Tuesday, September 7, 2010

Spicy Cauliflower


Spicy Cauliflower

Cauliflower is wash and broken into small florets. Cauliflower florets are cooked in tempered oil along with chopped onion. Tamarind pulp is added while cooking the cauliflower for tanginess. The curry is finished with spice powders and garam masala for heat.
Makes: around 6 Servings of Spicy Cauliflower.

Ingredients

Cauliflower 1 medium head
Onion 1
Green Chiles 3
Ginger Garlic Paste 1/2 tsp
Coriander Powder 1/2 tsp
Cumin powder 1/4 tsp
Garam Masala 1/2 tsp
Turmeric Powder a pinch
Tamarind 1 inch sized ball
Cilantro few sprigs
Salt to taste

Talimpu

Urad Dal 1/4 tsp
Cumin Seeds 1/4 tsp
Mustard Seeds 1/4 tsp
Broken Red Chiles 3
Curry Leaves 4
Oil 1 tbsp

Method 

Wash cauliflower and break it into small florets.
Remove stems, wash and slice the green chiles.
Peel and finely chop the onion.
Wash and finely chop cilantro.
Soak tamarind in few tablespoons of water for sometime and extract all the thick juice.
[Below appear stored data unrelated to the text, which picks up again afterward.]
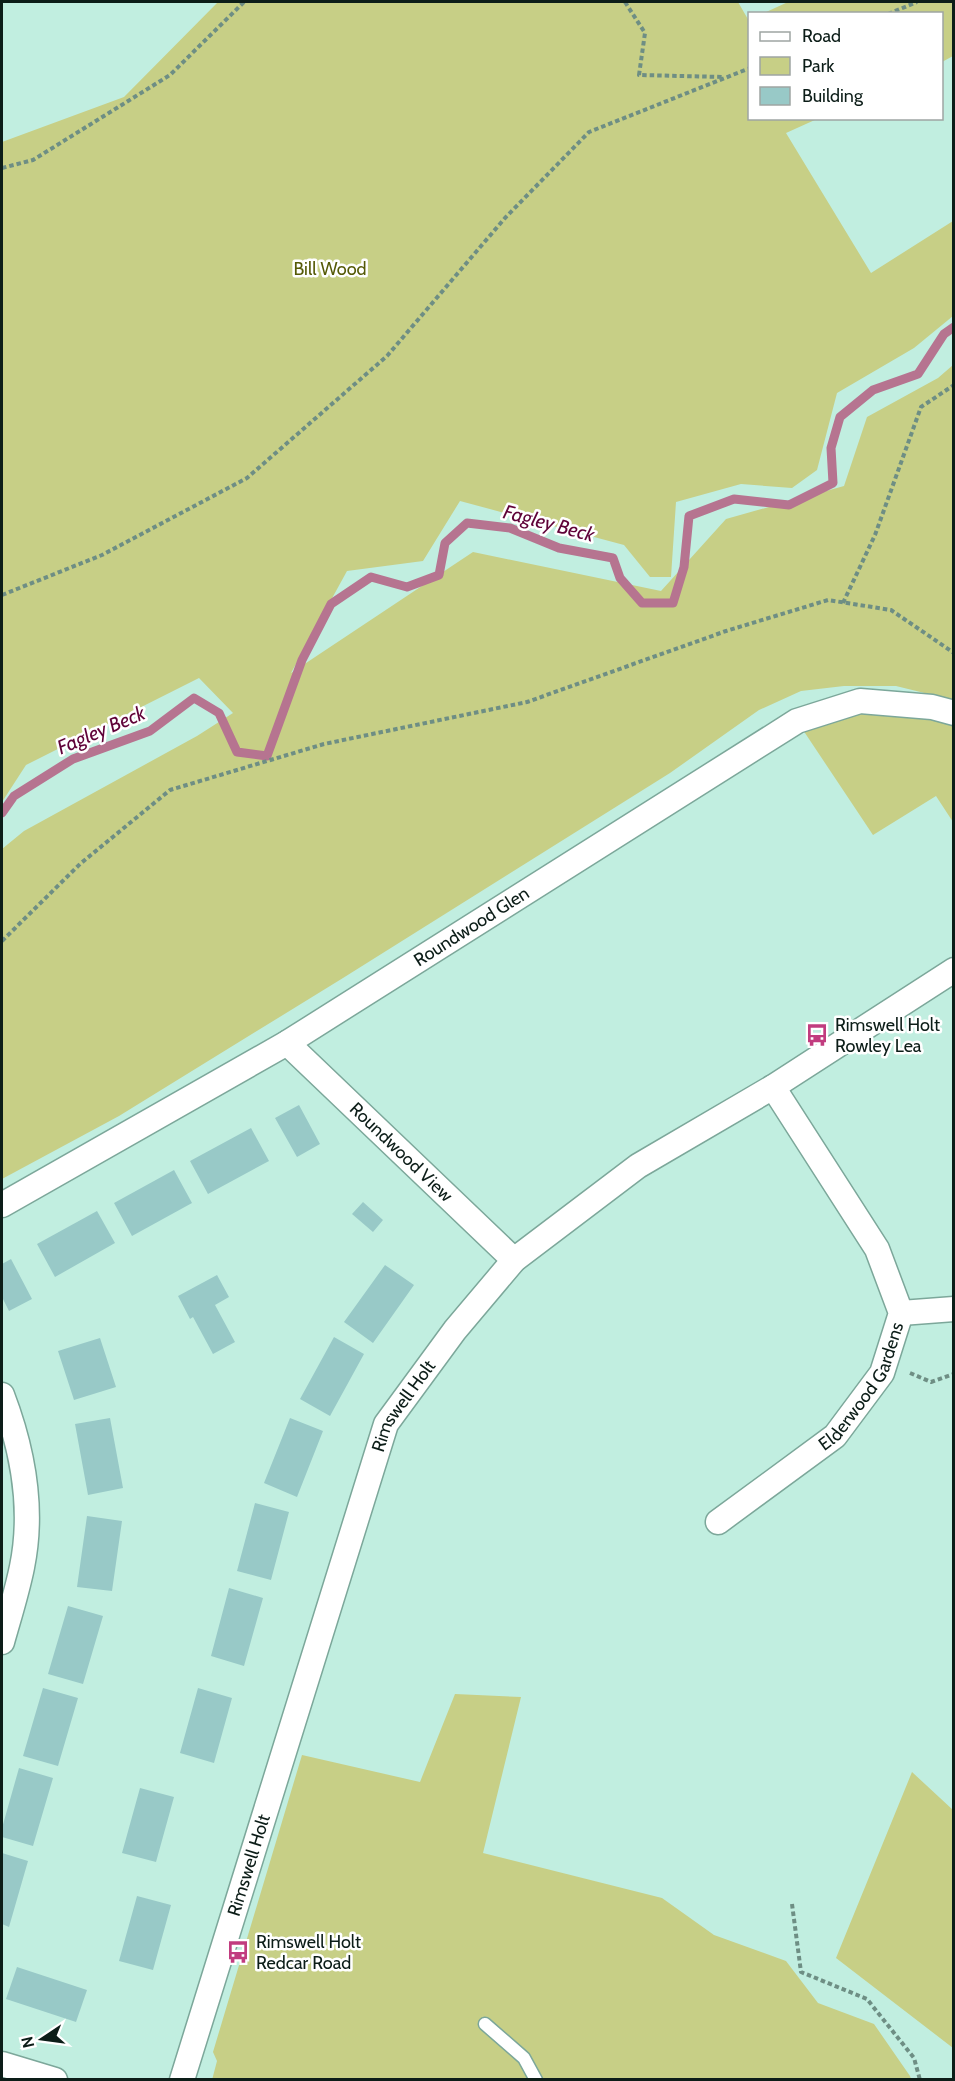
<svg xmlns="http://www.w3.org/2000/svg" width="955" height="2081" font-family="Cabin,sans-serif">
  <style>
    .green { fill: #c7cf86 }
    .lines { fill: none; stroke-linecap: round; stroke-linejoin: round }
    .stream { stroke: #b67490; stroke-width: 9 }
    .building { fill: #98c9c7 }
    .service-casing { stroke: #7ca79a; stroke-width: 15 }
    .minor-casing { stroke: #7ca79a; stroke-width: 27 }
    .path { stroke: #6e8e84; stroke-width: 4; stroke-dasharray: 4.5 3; stroke-linecap: butt }
    .service { stroke: #fff; stroke-width: 12 }
    .minor { stroke: #fff; stroke-width: 24 }
    .labels { text-anchor: middle; stroke-width: 5; stroke-linejoin: round; paint-order: stroke }
    .park-label { font-size: 18px; fill: #555a07; stroke: #fff }
    .street-label { font-size: 18px; fill: #0c1d18; stroke: #fff }
    .poi-label { font-size: 18px; fill: #0c1d18; stroke: #fff; text-anchor: start }
    .water-label { font-size: 20px; font-style: italic; fill: #5f0238; stroke: #fff }
  </style>
  <rect width="100%" height="100%" fill="#c1eee0"/>
  <path class="green" d="M218,2h520l11,19 1,97 67,1 -31,14 85,140 82,-52v95l-39,32 -77,45 -20,77 -25,18 -51,-4 -65,18 -5,75h-21l-26,-32 -164,-44 -37,60 -76,10 -56,102 182,-121 188,39 65,-72 118,-33 23,-69 71,-39 15,-13v335l-57,-14h-52l-43,5 -42,19 -89,63 -327,205 -224,138 -117,63v-330l22,-18 173,-95 36,-23 -34,-35 -173,87 -24,37v-660l122,-45z
    M788,2h165v54l-11,6v-48l-178,-1z
    M860,701l93,12v109l-17,-26 -63,39 -76,-114z
    M455,1694l66,3 -38,156 179,45 52,37 72,26 32,42 56,21 36,52 1,3 -699,1 5,-19 -4,-9 89,-297 118,27z
    M912,1772l41,38v238l-117,-90z"/>
  <g class="lines">
    <path class="stream" d="M2,813l12,-17 59,-37 77,-28 44,-33 25,15 18,39 30,4 35,-96 29,-56 40,-27 36,10 32,-12 6,-32 22,-20 43,5 49,20 54,10 7,20 22,25h31l11,-36 5,-51 45,-17 55,6 44,-22 -2,-35 9,-31 33,-27 45,-16 26,-40 10,-7"/>
  </g>
  <path class="building" d="M299,1105l21,39 -23,13 -22,-39z
    M251,1128l18,33 -61,33 -18,-33z
    M174,1170l18,33 -60,33 -18,-33z
    M363,1202l20,18 -10,12 -21,-18z
    M97,1211l18,32 -60,34 -18,-33z
    M11,1259l21,40 -23,12 -7,-14v-33z
    M385,1265l29,20 -41,58 -29,-21z
    M217,1275l12,22 -14,8 20,37 -22,12 -20,-37 -3,2 -12,-23z
    M334,1337l30,17 -34,62 -30,-17z
    M100,1338l16,49 -42,13 -16,-49z
    M110,1418l13,70 -35,7 -13,-71z
    M290,1418l33,13 -26,66 -33,-14z
    M255,1503l34,9 -18,68 -34,-9z
    M87,1516l35,5 -10,70 -35,-4z
    M229,1588l34,10 -19,68 -33,-10z
    M68,1606l35,10 -20,68 -35,-10z
    M43,1688l35,10 -20,68 -35,-10z
    M198,1688l34,10 -18,65 -34,-10z
    M19,1768l34,10 -20,68 -31,-9v-9z
    M140,1788l34,9 -18,65 -34,-9z
    M2,1853l26,8 -19,66 -7,-3z
    M137,1896l34,9 -18,65 -34,-9z
    M17,1967l70,23 -11,32 -70,-23z"/>
  <g class="lines">
    <g class="service-casing">
      <path id="service" d="M485,2024l39,34 12,22"/>
    </g>
    <g class="minor-casing">
      <g id="minor">
        <path id="s1" d="M287,1043l227,217"/>
        <path id="s2" d="M2,1205l285,-162 510,-322 63,-20 72,6 22,6"/>
        <path d="M901,1313l53,-4"/>
        <path d="M2,1395c21,55 32,113 20,172 -5,25 -13,50 -20,75"/>
        <path id="s3" d="M718,1522l117,-86 47,-63 19,-60 -24,-64 -104,-162"/>
        <path d="M2,2064l53,16"/>
        <path id="s4" d="M182,2080l204,-656 69,-94 59,-70 124,-94 135,-79 181,-117"/>
      </g>
    </g>
    <path class="path" d="M625,2l20,31 -6,42 85,2
      M888,14l29,-12
      M2,168l31,-8 137,-85 74,-73
      M2,595l100,-40 145,-77 140,-122 118,-138 84,-86 161,-64
      M843,603l32,-68 46,-128 33,-22
      M2,941l78,-77 90,-74 154,-46 203,-42 199,-71 102,-31 63,10 63,43
      M910,1373l21,9 23,-8
      M792,1904l9,68 66,27 47,59 6,22"/>
    <use href="#service" class="service"/>
    <use href="#minor" class="minor"/>
  </g>
  <defs>
    <g id="bus-bare" transform="scale(1.8)"><path d="M-5-6H5V4H4V6H2V4H-2V6H-4V4H-5ZM-3.5-4V0h7V-4ZM-3.5 1.2v1.5H-2V1.2ZM2 1.2v1.5H3.5V1.2Z" fill="#c13c7f" stroke="#fff" stroke-width="2.5" paint-order="stroke"/></g>
  </defs>
  <g fill-rule="evenodd">
    <use href="#bus-bare" x="817" y="1035"/>
    <use href="#bus-bare" x="238" y="1952"/>
  </g>
  <g class="labels">
    <g class="park-label">
      <text x="330" y="275">Bill Wood</text>
    </g>
    <g class="street-label">
      <text dy="6" stroke="none"><textPath href="#s2" startOffset="546">Roundwood Glen</textPath></text>
      <text dy="6" stroke="none"><textPath href="#s1" startOffset="158">Roundwood View</textPath></text>
      <text dy="6" stroke="none"><textPath href="#s3" startOffset="202">Elderwood Gardens</textPath></text>
      <text dy="6" stroke="none"><textPath href="#s4" startOffset="711">Rimswell Holt</textPath></text>
      <text dy="6" stroke="none"><textPath href="#s4" startOffset="225">Rimswell Holt</textPath></text>
    </g>
    <g class="poi-label">
      <text x="835" y="1031">Rimswell Holt<tspan x="835" dy="21">Rowley Lea</tspan></text>
      <text x="256" y="1948">Rimswell Holt<tspan x="256" dy="21">Redcar Road</tspan></text>
    </g>
    <g class="water-label">
      <text transform="translate(549 523) rotate(15)" y="7">Fagley Beck</text>
      <text transform="translate(101 730) rotate(-23)" y="7">Fagley Beck</text>
    </g>
  </g>
  <rect width="955" height="2081" fill="none" stroke="#0c1d18" stroke-width="6"/>
  <rect x="748" y="12" width="195" height="108" fill="#ffffff" stroke="#9ea5a3" stroke-width="1.5"/>
  <rect x="760" y="32" width="30" height="9" fill="#ffffff" stroke="#9ea5a3" stroke-width="1.5"/>
  <text x="802" y="42" font-size="18" fill="#0c1d18">Road</text>
  <rect x="760" y="57" width="30" height="18" fill="#c7cf86" stroke="#9ea5a3" stroke-width="1.5"/>
  <text x="802" y="72" font-size="18" fill="#0c1d18">Park</text>
  <rect x="760" y="87" width="30" height="18" fill="#98c9c7" stroke="#9ea5a3" stroke-width="1.5"/>
  <text x="802" y="102" font-size="18" fill="#0c1d18">Building</text>
  <g transform="translate(42 2039) rotate(257)" stroke="#ffffff" stroke-width="4.5" paint-order="stroke">
  <path d="M0-4.5L10 22L0 15L-10 22Z" fill="#0c1d18"/>
  <text y="-9" font-size="16" font-weight="bold" text-anchor="middle" fill="#0c1d18">N</text>
  </g>
</svg>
Heat oil in a pan, add all talimpu ingredients in order.
When cumin seeds start to sizzle, add chopped onion.
Fry the onion till it turns light brown around the edges.
Then add ginger garlic paste and green chiles and fry for few more seconds.
Stir in cauliflower florets, tamarind extract and salt.
Cook covered on low flame till cauliflower is soft but not mushy (around 8 minutes).
Uncover, add coriander powder, cumin powder, garam masala, turmeric powder and salt.
Stir fry for a minute or two to remove any excess moisture and lightly mash to break any big florets.
Garnish with chopped cilantro and serve spicy cauliflower with steamed rice.
Notes: Make sure to cook the cauliflower well.

Suggestions: If cauliflower is not cooked properly, cook covered on low flame till done. If the curry gets too spicy or too sour, add some chopped boiled potato.
Variations: You can also add lemon juice during the last stage of the cooking by skipping tamarind.
Other Names: Cauliflower Masala Kura, Masala Gobi.